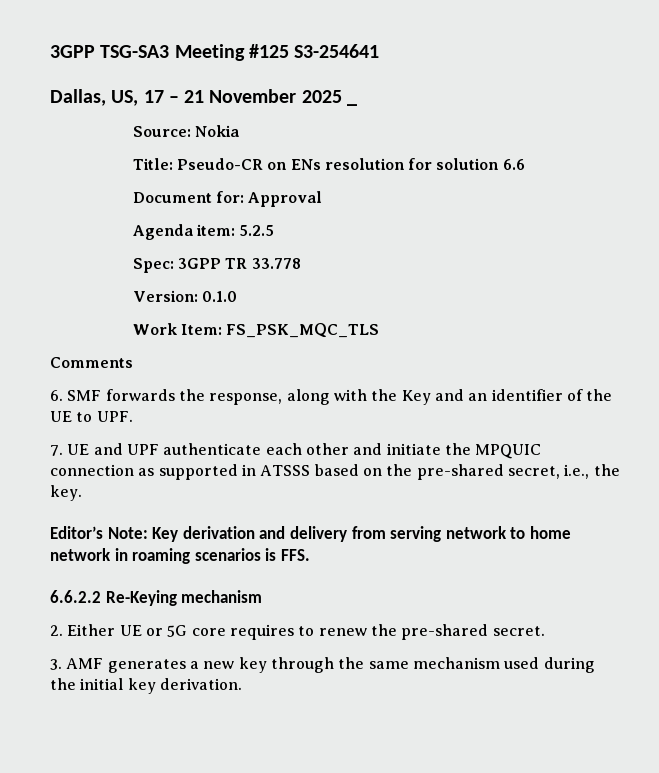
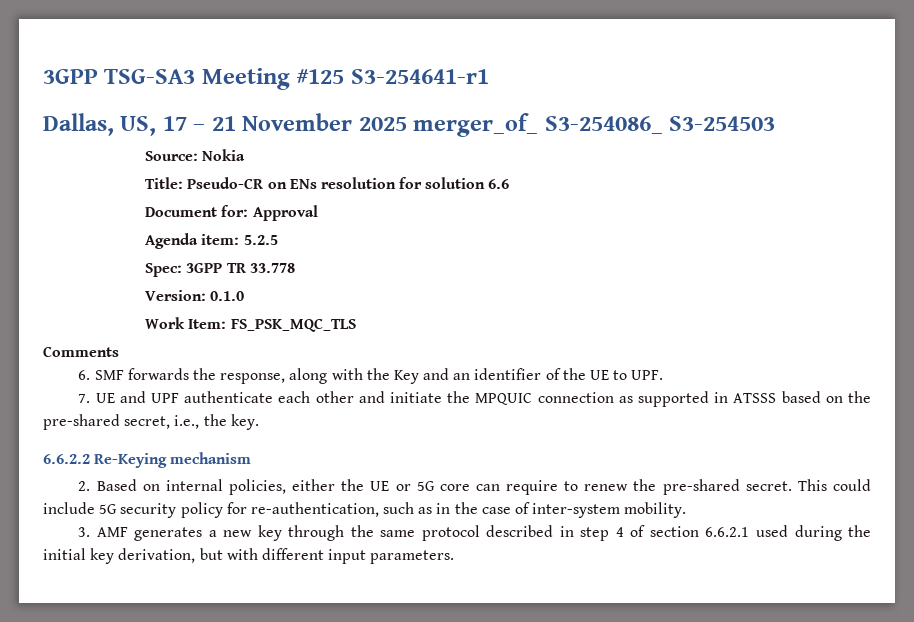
[294,44,380,58] S3-254641 -> [350,69,489,84] S3-254641-r1
[346,103,357,106] _ -> [413,113,776,137] merger_of_ S3-254086_ S3-254503
[50,526,571,542] [50,548,310,564] [50,590,263,606] [50,624,116,636] Editor’s Note: Key derivation and delivery from serving network to home network in roaming scenarios is FFS. // 6.6.2.2 Re-Keying mechanism // 2. Either -> [43,452,252,468] [78,479,365,495] 6.6.2.2 Re-Keying mechanism // 2. Based on internal policies, either the
[229,624,294,640] requires -> [475,480,559,495] can require
(545, 631) none -> [797,479,871,491] [43,502,687,518] This could include 5G security policy for re-authentication, such as in the case of inter-system mobility.
[412,657,500,669] mechanism -> [421,525,750,541] protocol described in step 4 of section 6.6.2.1
[159,678,242,690] derivation. -> [118,548,455,564] derivation, but with different input parameters.

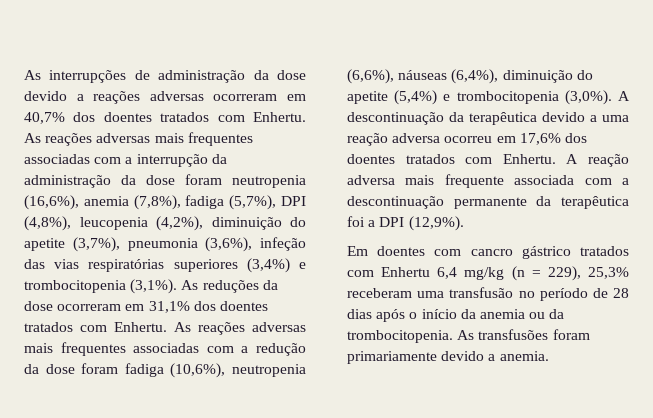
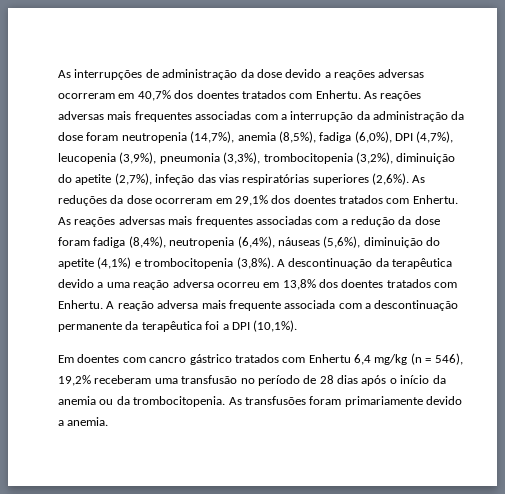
[24,195,306,210] [24,216,306,231] [24,237,253,252] (16,6%), anemia (7,8%), fadiga (5,7%), DPI (4,8%), leucopenia (4,2%), diminuição do apetite (3,7%), pneumonia (3,6%), -> [190,131,454,143] [58,152,456,164] [58,173,152,185] (14,7%), anemia (8,5%), fadiga (6,0%), DPI (4,7%), leucopenia (3,9%), pneumonia (3,3%), trombocitopenia (3,2%), diminuição do apetite (2,7%),
[246,258,306,273] [24,279,178,294] (3,4%) e trombocitopenia (3,1%). -> [372,173,409,185] (2,6%).
[148,301,190,313] 31,1% -> [234,195,268,206] 29,1%
[170,363,306,378] [347,69,593,84] [347,90,612,105] (10,6%), neutropenia (6,6%), náuseas (6,4%), diminuição do apetite (5,4%) e trombocitopenia (3,0%). -> [128,236,440,248] [58,257,274,269] (8,4%), neutropenia (6,4%), náuseas (5,6%), diminuição do apetite (4,1%) e trombocitopenia (3,8%).
[519,133,561,145] 17,6% -> [282,279,316,290] 13,8%
[408,216,464,231] (12,9%). -> [253,320,298,332] (10,1%).
[547,266,629,281] 229), 25,3% -> [434,353,463,365] [58,375,91,386] 546), 19,2%

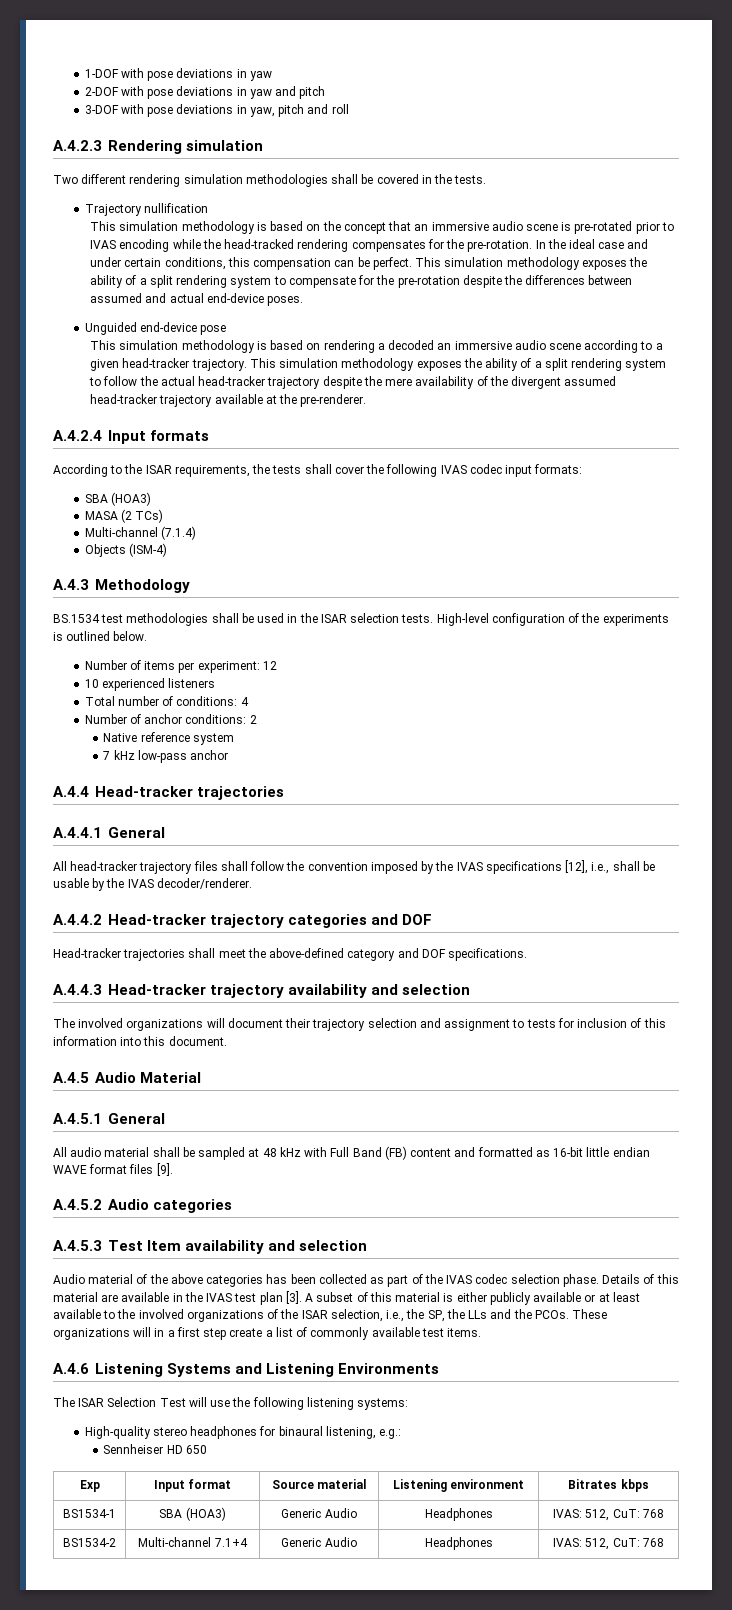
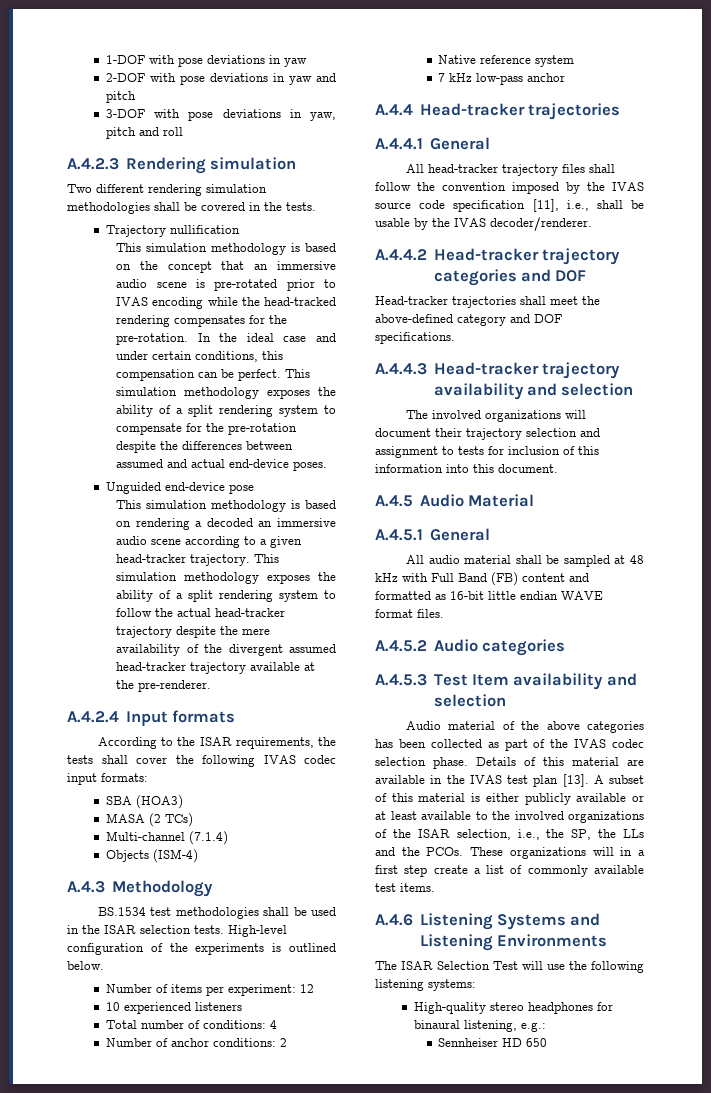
[485,860,589,874] specifications [12], -> [375,199,559,212] source code specification [11],
[129,1163,173,1176] files [9]. -> [417,609,444,618] files.
[285,1291,302,1304] [3]. -> [562,774,589,787] [13].
[79,1480,100,1492] [153,1479,232,1492] [271,1479,367,1489] [392,1479,525,1492] [568,1479,649,1492] [63,1509,116,1518] [159,1507,226,1521] [281,1508,357,1518] [424,1508,493,1521] [553,1509,664,1521] [63,1538,116,1547] [138,1537,248,1547] [281,1537,357,1547] [424,1537,493,1550] [553,1538,664,1550] // Exp | Input format | Source material | Listening environment | Bitrates kbps // BS1534-1 | SBA (HOA3) | Generic Audio | Headphones | IVAS: 512, CuT: 768 // BS1534-2 | Multi-channel 7.1+4 | Generic Audio | Headphones | IVAS: 512, CuT: 768 -> (548, 1042) none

Assignment:
Look through the entries above, and wherever a line holds the string "diminuição", copy it.

Answer section:
[24,195,306,210] [24,216,306,231] [24,237,253,252] (16,6%), anemia (7,8%), fadiga (5,7%), DPI (4,8%), leucopenia (4,2%), diminuição do apetite (3,7%), pneumonia (3,6%), -> [190,131,454,143] [58,152,456,164] [58,173,152,185] (14,7%), anemia (8,5%), fadiga (6,0%), DPI (4,7%), leucopenia (3,9%), pneumonia (3,3%), trombocitopenia (3,2%), diminuição do apetite (2,7%),
[170,363,306,378] [347,69,593,84] [347,90,612,105] (10,6%), neutropenia (6,6%), náuseas (6,4%), diminuição do apetite (5,4%) e trombocitopenia (3,0%). -> [128,236,440,248] [58,257,274,269] (8,4%), neutropenia (6,4%), náuseas (5,6%), diminuição do apetite (4,1%) e trombocitopenia (3,8%).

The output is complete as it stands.